*Problem to work on*:
Retype the text from all of the material below word for word, and leave out the pictures.

═════ Given data

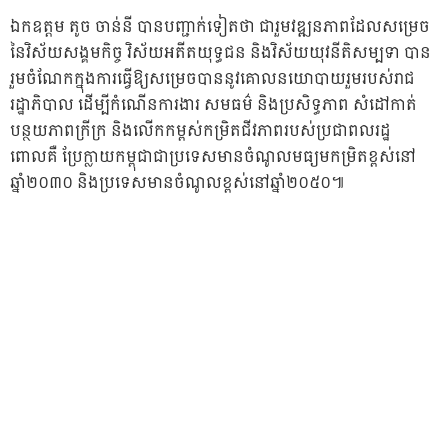
ឯកឧត្តម តូច ចាន់នី បានបញ្ជាក់ទៀតថា ជារួមវឌ្ឍនភាពដែលសម្រេច
នៃវិស័យសង្គមកិច្ច វិស័យអតីតយុទ្ធជន និងវិស័យយុវនីតិសម្បទា បាន
រួមចំណែកក្នុងការធ្វើឱ្យសម្រេចបាននូវគោលនយោបាយរួមរបស់រាជ
រដ្ឋាភិបាល ដើម្បីកំណើនការងារ សមធម៌ និងប្រសិទ្ធភាព សំដៅកាត់
បន្ថយភាពក្រីក្រ និងលើកកម្ពស់កម្រិតជីវភាពរបស់ប្រជាពលរដ្ឋ
ពោលគឺ ប្រែក្លាយកម្ពុជាជាប្រទេសមានចំណូលមធ្យមកម្រិតខ្ពស់នៅ
ឆ្នាំ២០៣០ និងប្រទេសមានចំណូលខ្ពស់នៅឆ្នាំ២០៥០៕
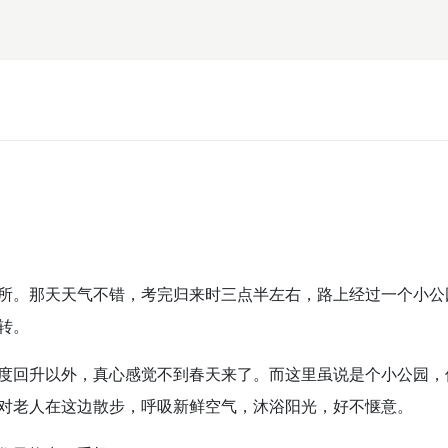
所。那天天气不错，考完归来时三点半左右，路上经过一个小公
转。
度回升以外，真心感觉不到春天来了。而这里虽说是个小公园，
对老人在这边散步，呼吸新鲜空气，沐浴阳光，好不惬意。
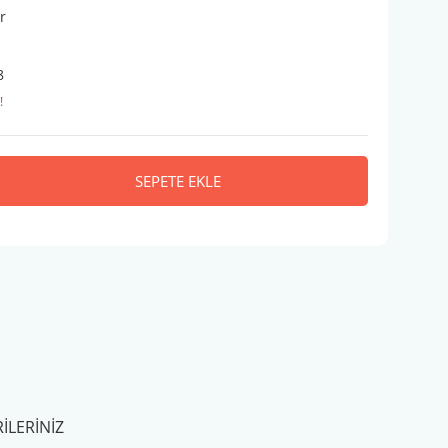
r
8
!
SEPETE EKLE
ILERINIZ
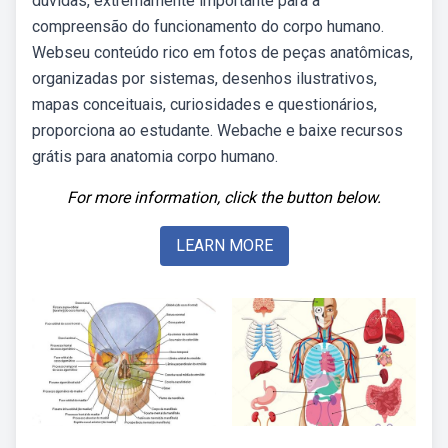
dúvidas, extremamente importante para a
compreensão do funcionamento do corpo humano.
Webseu conteúdo rico em fotos de peças anatômicas,
organizadas por sistemas, desenhos ilustrativos,
mapas conceituais, curiosidades e questionários,
proporciona ao estudante. Webache e baixe recursos
grátis para anatomia corpo humano.
For more information, click the button below.
LEARN MORE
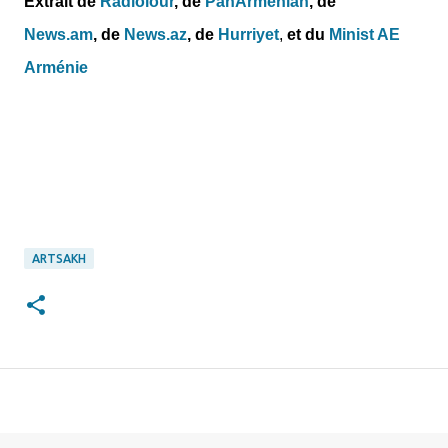
Extrait de
Radiolour
, de
PanArmenian
, de
News.am
,
de
News.az
,
de
Hurriyet
,
et du
Minist AE
Arménie
ARTSAKH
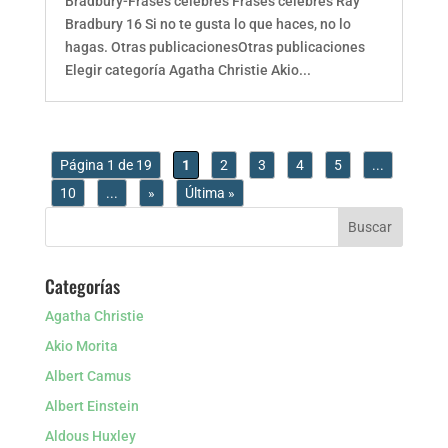
Bradbury-Frases celebres Frases celebres Ray
Bradbury 16 Si no te gusta lo que haces, no lo
hagas. Otras publicacionesOtras publicaciones
Elegir categoría Agatha Christie Akio...
Página 1 de 19
1
2
3
4
5
...
10
...
»
Última »
Categorías
Agatha Christie
Akio Morita
Albert Camus
Albert Einstein
Aldous Huxley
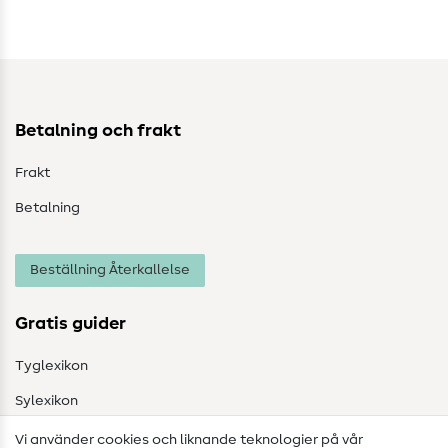
Betalning och frakt
Frakt
Betalning
Beställning Återkallelse
Gratis guider
Tyglexikon
Sylexikon
Sömnadsinstruktioner
Vi använder cookies och liknande teknologier på vår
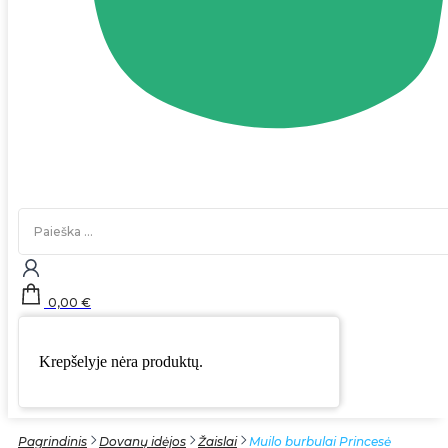
Search
...
0,00
€
Krepšelyje nėra produktų.
Pagrindinis
Dovanų idėjos
Žaislai
Muilo burbulai Princesė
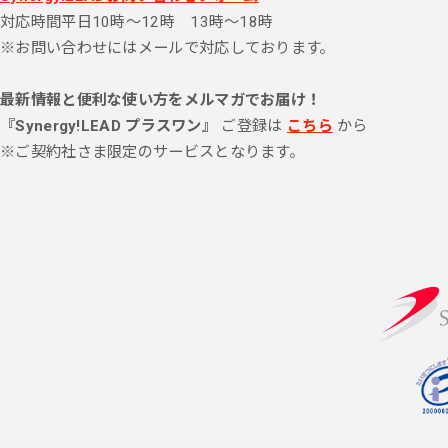
対応時間
平日10時～12時 13時～18時
※お問い合わせにはメールで対応しております。
最新情報と便利な使い方をメルマガでお届け！
『Synergy!LEAD プラスワン』
ご登録は
こちら
から
※ご契約社さま限定のサービスとなります。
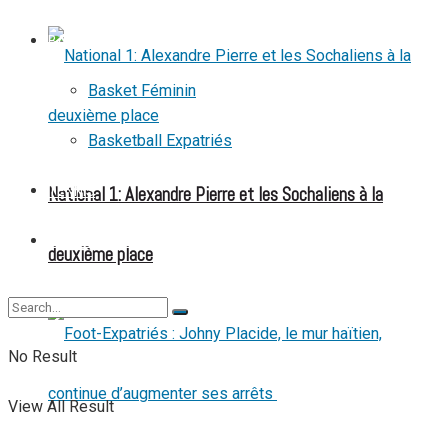
BASKETBALL
Basket Féminin
Basketball Expatriés
National 1: Alexandre Pierre et les Sochaliens à la
TENNIS
TENNIS DE TABLE
deuxième place
No Result
View All Result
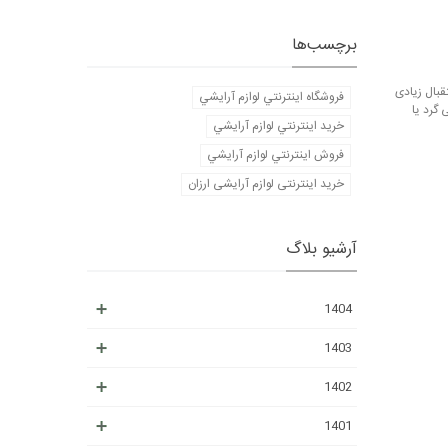
برچسب‌ها
Tendre Nuit , Bocages , Con معرفی کرد که با استقبال زیادی
فروشگاه اينترنتي لوازم آرايشي
شه ی عطرها معمولا شکلی گرد یا
خريد اينترنتي لوازم آرايشي
فروش اينترنتي لوازم آرايشي
خرید اینترنتی لوازم آرایشی ارزان
آرشیو بلاگ
1404
1403
1402
1401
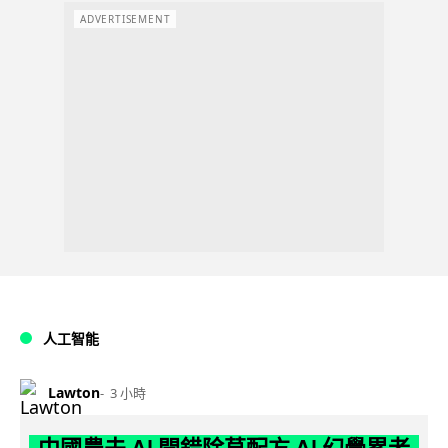
ADVERTISEMENT
人工智能
Lawton
3 小時
中國農夫 AI 開錯除草配方 AI 幻覺累老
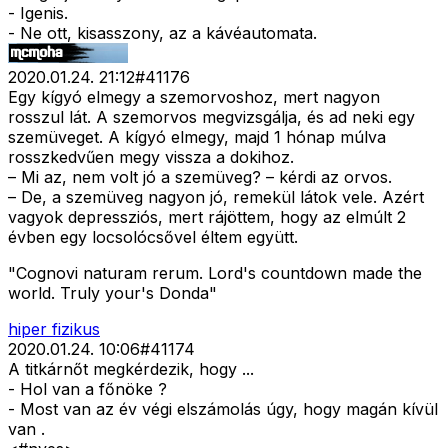
- Igenis.
- Ne ott, kisasszony, az a kávéautomata.
2020.01.24. 21:12
#
41176
Egy kígyó elmegy a szemorvoshoz, mert nagyon
rosszul lát. A szemorvos megvizsgálja, és ad neki egy
szemüveget. A kígyó elmegy, majd 1 hónap múlva
rosszkedvűen megy vissza a dokihoz.
– Mi az, nem volt jó a szemüveg? – kérdi az orvos.
– De, a szemüveg nagyon jó, remekül látok vele. Azért
vagyok depressziós, mert rájöttem, hogy az elmúlt 2
évben egy locsolócsővel éltem együtt.
"Cognovi naturam rerum. Lord's countdown made the
world. Truly your's Donda"
hiper fizikus
2020.01.24. 10:06
#
41174
A titkárnőt megkérdezik, hogy ...
- Hol van a főnöke ?
- Most van az év végi elszámolás úgy, hogy magán kívül
van .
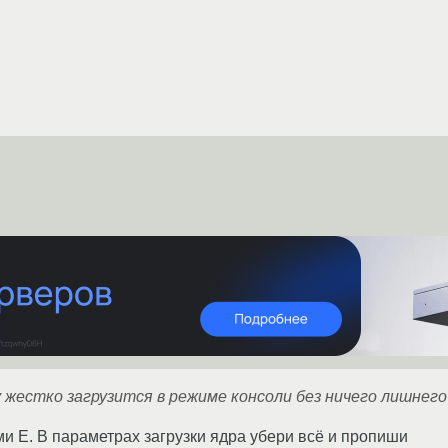
жестко загрузится в режиме консоли без ничего лишнего
 E. В параметрах загрузки ядра убери всё и пропиши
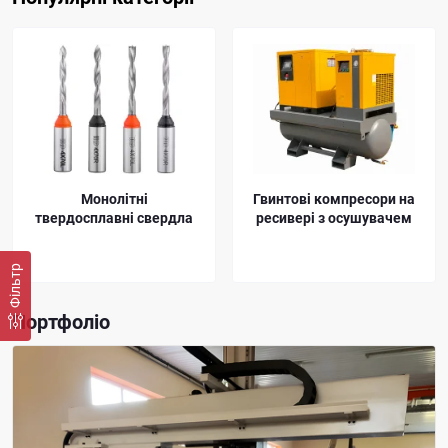
тому. Також менше шпинделів займає інструмент,
наприклад п'ятірка глуха буде вам робити, як наскрізні,
так і глухі, а раніше вам треба було ставити окремі 5-ки
глуху та наскрізні - це вже 2 шпинделі замість одного.
Гвинтові компресори на
Аспіраційні установки
ресивері з осушувачем
Фільтр
Портфоліо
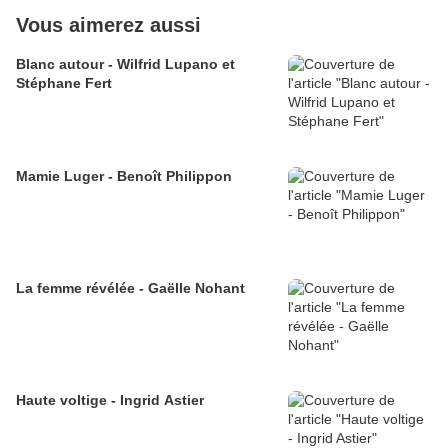
Vous aimerez aussi
Blanc autour - Wilfrid Lupano et
Stéphane Fert
Mamie Luger - Benoît Philippon
La femme révélée - Gaëlle Nohant
Haute voltige - Ingrid Astier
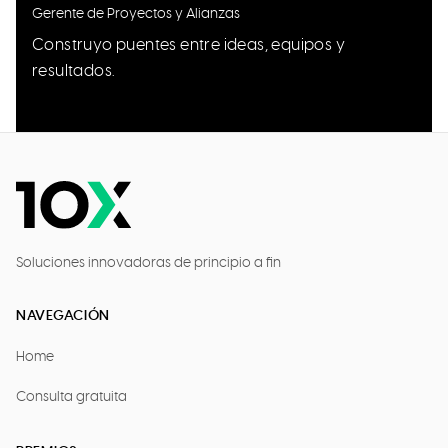
Gerente de Proyectos y Alianzas
Construyo puentes entre ideas, equipos y
resultados.
Soluciones innovadoras de principio a fin
NAVEGACIÓN
Home
Consulta gratuita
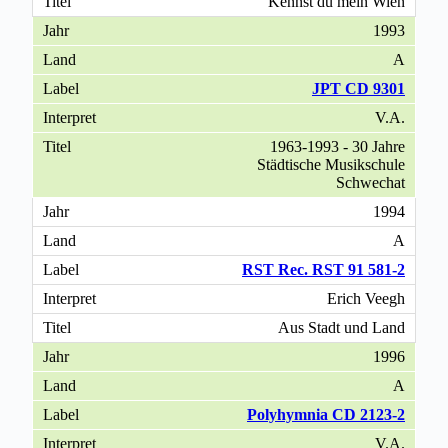
Kennst du mein Wien
1993
A
JPT CD 9301
V.A.
1963-1993 - 30 Jahre
Städtische Musikschule
Schwechat
1994
A
RST Rec. RST 91 581-2
Erich Veegh
Aus Stadt und Land
1996
A
Polyhymnia CD 2123-2
V.A.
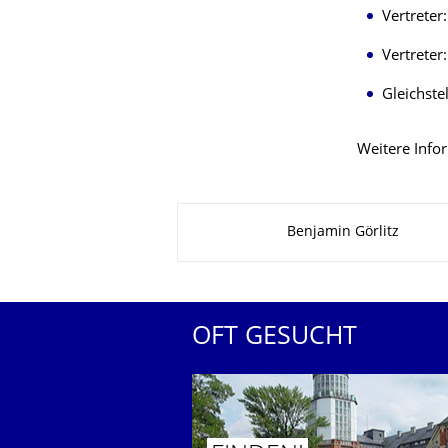
Vertreter
Vertreter
Gleichste
Weitere Info
Zu dieser Seite
Benjamin Görlitz
OFT GESUCHT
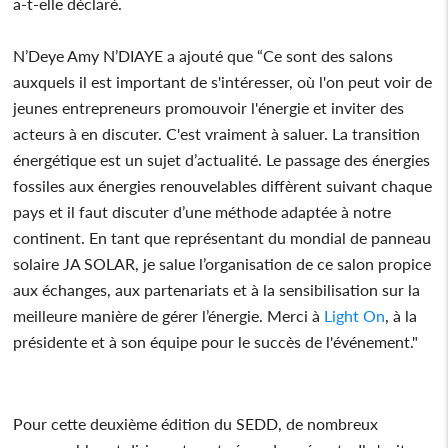
a-t-elle déclaré.
N’Deye Amy N’DIAYE a ajouté que “Ce sont des salons
auxquels il est important de s'intéresser, où l'on peut voir de
jeunes entrepreneurs promouvoir l'énergie et inviter des
acteurs à en discuter. C'est vraiment à saluer. La transition
énergétique est un sujet d’actualité. Le passage des énergies
fossiles aux énergies renouvelables diffèrent suivant chaque
pays et il faut discuter d’une méthode adaptée à notre
continent. En tant que représentant du mondial de panneau
solaire JA SOLAR, je salue l’organisation de ce salon propice
aux échanges, aux partenariats et à la sensibilisation sur la
meilleure manière de gérer l’énergie. Merci à
Light On
, à la
présidente et à son équipe pour le succès de l'événement."
Pour cette deuxième édition du SEDD, de nombreux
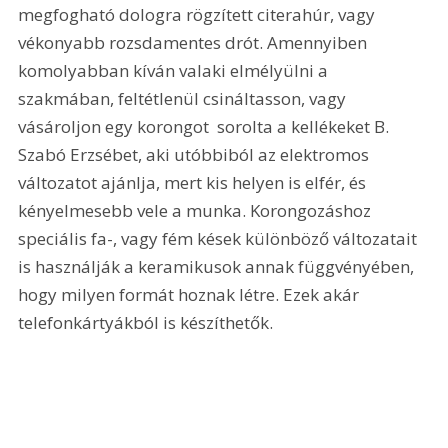
megfogható dologra rögzített citerahúr, vagy 
vékonyabb rozsdamentes drót. Amennyiben 
komolyabban kíván valaki elmélyülni a 
szakmában, feltétlenül csináltasson, vagy 
vásároljon egy korongot  sorolta a kellékeket B. 
Szabó Erzsébet, aki utóbbiból az elektromos 
változatot ajánlja, mert kis helyen is elfér, és 
kényelmesebb vele a munka. Korongozáshoz 
speciális fa-, vagy fém kések különböző változatait 
is használják a keramikusok annak függvényében, 
hogy milyen formát hoznak létre. Ezek akár 
telefonkártyákból is készíthetők. 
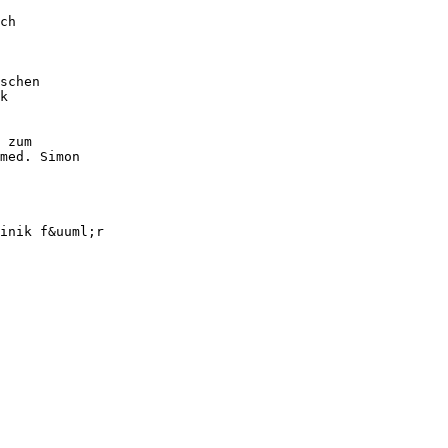
ch
schen
k
 zum
med. Simon
inik f&uuml;r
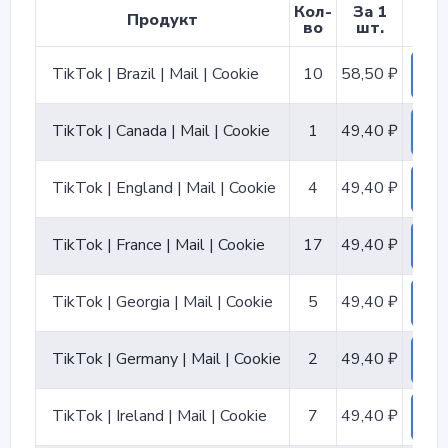
Кол-
За 1
Продукт
во
шт.
TikTok | Brazil | Mail | Cookie
10
58,50 ₽
ко
TikTok | Canada | Mail | Cookie
1
49,40 ₽
ко
TikTok | England | Mail | Cookie
4
49,40 ₽
ко
TikTok | France | Mail | Cookie
17
49,40 ₽
ко
TikTok | Georgia | Mail | Cookie
5
49,40 ₽
ко
TikTok | Germany | Mail | Cookie
2
49,40 ₽
ко
TikTok | Ireland | Mail | Cookie
7
49,40 ₽
ко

══════════

*Response to the exercise*:
ឯកឧត្តម តូច ចាន់នី បានបញ្ជាក់ទៀតថា ជារួមវឌ្ឍនភាពដែលសម្រេច
នៃវិស័យសង្គមកិច្ច វិស័យអតីតយុទ្ធជន និងវិស័យយុវនីតិសម្បទា បាន
រួមចំណែកក្នុងការធ្វើឱ្យសម្រេចបាននូវគោលនយោបាយរួមរបស់រាជ
រដ្ឋាភិបាល ដើម្បីកំណើនការងារ សមធម៌ និងប្រសិទ្ធភាព សំដៅកាត់
បន្ថយភាពក្រីក្រ និងលើកកម្ពស់កម្រិតជីវភាពរបស់ប្រជាពលរដ្ឋ
ពោលគឺ ប្រែក្លាយកម្ពុជាជាប្រទេសមានចំណូលមធ្យមកម្រិតខ្ពស់នៅ
ឆ្នាំ២០៣០ និងប្រទេសមានចំណូលខ្ពស់នៅឆ្នាំ២០៥០៕
所。那天天气不错，考完归来时三点半左右，路上经过一个小公
转。
度回升以外，真心感觉不到春天来了。而这里虽说是个小公园，
对老人在这边散步，呼吸新鲜空气，沐浴阳光，好不惬意。
r
8
!
SEPETE EKLE
ILERINIZ
dúvidas, extremamente importante para a
compreensão do funcionamento do corpo humano.
Webseu conteúdo rico em fotos de peças anatômicas,
organizadas por sistemas, desenhos ilustrativos,
mapas conceituais, curiosidades e questionários,
proporciona ao estudante. Webache e baixe recursos
grátis para anatomia corpo humano.
For more information, click the button below.
LEARN MORE
Extrait de
Radiolour
, de
PanArmenian
, de
News.am
,
de
News.az
,
de
Hurriyet
,
et du
Minist AE
Arménie
ARTSAKH
Bradbury-Frases celebres Frases celebres Ray
Bradbury 16 Si no te gusta lo que haces, no lo
hagas. Otras publicacionesOtras publicaciones
Elegir categoría Agatha Christie Akio...
Página 1 de 19
1
2
3
4
5
...
10
...
»
Última »
Categorías
Agatha Christie
Akio Morita
Albert Camus
Albert Einstein
Aldous Huxley
Betalning och frakt
Frakt
Betalning
Beställning Återkallelse
Gratis guider
Tyglexikon
Sylexikon
Sömnadsinstruktioner
Vi använder cookies och liknande teknologier på vår
Search
...
0,00
€
Krepšelyje nėra produktų.
Pagrindinis
Dovanų idėjos
Žaislai
Muilo burbulai Princesė
対応時間
平日10時～12時 13時～18時
※お問い合わせにはメールで対応しております。
最新情報と便利な使い方をメルマガでお届け！
『Synergy!LEAD プラスワン』
ご登録は
こちら
から
※ご契約社さま限定のサービスとなります。
BASKETBALL
Basket Féminin
Basketball Expatriés
National 1: Alexandre Pierre et les Sochaliens à la
TENNIS
TENNIS DE TABLE
deuxième place
No Result
View All Result
برچسب‌ها
Tendre Nuit , Bocages , Con معرفی کرد که با استقبال زیادی
فروشگاه اينترنتي لوازم آرايشي
شه ی عطرها معمولا شکلی گرد یا
خريد اينترنتي لوازم آرايشي
فروش اينترنتي لوازم آرايشي
خرید اینترنتی لوازم آرایشی ارزان
آرشیو بلاگ
1404
1403
1402
1401
ADVERTISEMENT
人工智能
Lawton
3 小時
中國農夫 AI 開錯除草配方 AI 幻覺累老
- Igenis.
- Ne ott, kisasszony, az a kávéautomata.
2020.01.24. 21:12
#
41176
Egy kígyó elmegy a szemorvoshoz, mert nagyon
rosszul lát. A szemorvos megvizsgálja, és ad neki egy
szemüveget. A kígyó elmegy, majd 1 hónap múlva
rosszkedvűen megy vissza a dokihoz.
– Mi az, nem volt jó a szemüveg? – kérdi az orvos.
– De, a szemüveg nagyon jó, remekül látok vele. Azért
vagyok depressziós, mert rájöttem, hogy az elmúlt 2
évben egy locsolócsővel éltem együtt.
"Cognovi naturam rerum. Lord's countdown made the
world. Truly your's Donda"
hiper fizikus
2020.01.24. 10:06
#
41174
A titkárnőt megkérdezik, hogy ...
- Hol van a főnöke ?
- Most van az év végi elszámolás úgy, hogy magán kívül
van .
жестко загрузится в режиме консоли без ничего лишнего
 E. В параметрах загрузки ядра убери всё и пропиши
тому. Також менше шпинделів займає інструмент,
наприклад п'ятірка глуха буде вам робити, як наскрізні,
так і глухі, а раніше вам треба було ставити окремі 5-ки
глуху та наскрізні - це вже 2 шпинделі замість одного.
Гвинтові компресори на
Аспіраційні установки
ресивері з осушувачем
Фільтр
Портфоліо
Vous aimerez aussi
Blanc autour - Wilfrid Lupano et
Stéphane Fert
Mamie Luger - Benoît Philippon
La femme révélée - Gaëlle Nohant
Haute voltige - Ingrid Astier
Gerente de Proyectos y Alianzas
Construyo puentes entre ideas, equipos y
resultados.
Soluciones innovadoras de principio a fin
NAVEGACIÓN
Home
Consulta gratuita
Kennst du mein Wien
1993
A
JPT CD 9301
V.A.
1963-1993 - 30 Jahre
Städtische Musikschule
Schwechat
1994
A
RST Rec. RST 91 581-2
Erich Veegh
Aus Stadt und Land
1996
A
Polyhymnia CD 2123-2
V.A.
Vertreter
Vertreter
Gleichste
Weitere Info
Zu dieser Seite
Benjamin Görlitz
OFT GESUCHT
a-t-elle déclaré.
N’Deye Amy N’DIAYE a ajouté que “Ce sont des salons
auxquels il est important de s'intéresser, où l'on peut voir de
jeunes entrepreneurs promouvoir l'énergie et inviter des
acteurs à en discuter. C'est vraiment à saluer. La transition
énergétique est un sujet d’actualité. Le passage des énergies
fossiles aux énergies renouvelables diffèrent suivant chaque
pays et il faut discuter d’une méthode adaptée à notre
continent. En tant que représentant du mondial de panneau
solaire JA SOLAR, je salue l’organisation de ce salon propice
aux échanges, aux partenariats et à la sensibilisation sur la
meilleure manière de gérer l’énergie. Merci à
Light On
, à la
présidente et à son équipe pour le succès de l'événement."
Pour cette deuxième édition du SEDD, de nombreux
megfogható dologra rögzített citerahúr, vagy 
vékonyabb rozsdamentes drót. Amennyiben 
komolyabban kíván valaki elmélyülni a 
szakmában, feltétlenül csináltasson, vagy 
vásároljon egy korongot  sorolta a kellékeket B. 
Szabó Erzsébet, aki utóbbiból az elektromos 
változatot ajánlja, mert kis helyen is elfér, és 
kényelmesebb vele a munka. Korongozáshoz 
speciális fa-, vagy fém kések különböző változatait 
is használják a keramikusok annak függvényében, 
hogy milyen formát hoznak létre. Ezek akár 
telefonkártyákból is készíthetők. 
ch
schen
k
 zum
med. Simon
inik f&uuml;r
Кол-
За 1
Продукт
во
шт.
TikTok | Brazil | Mail | Cookie
10
58,50 ₽
ко
TikTok | Canada | Mail | Cookie
1
49,40 ₽
ко
TikTok | England | Mail | Cookie
4
49,40 ₽
ко
TikTok | France | Mail | Cookie
17
49,40 ₽
ко
TikTok | Georgia | Mail | Cookie
5
49,40 ₽
ко
TikTok | Germany | Mail | Cookie
2
49,40 ₽
ко
TikTok | Ireland | Mail | Cookie
7
49,40 ₽
ко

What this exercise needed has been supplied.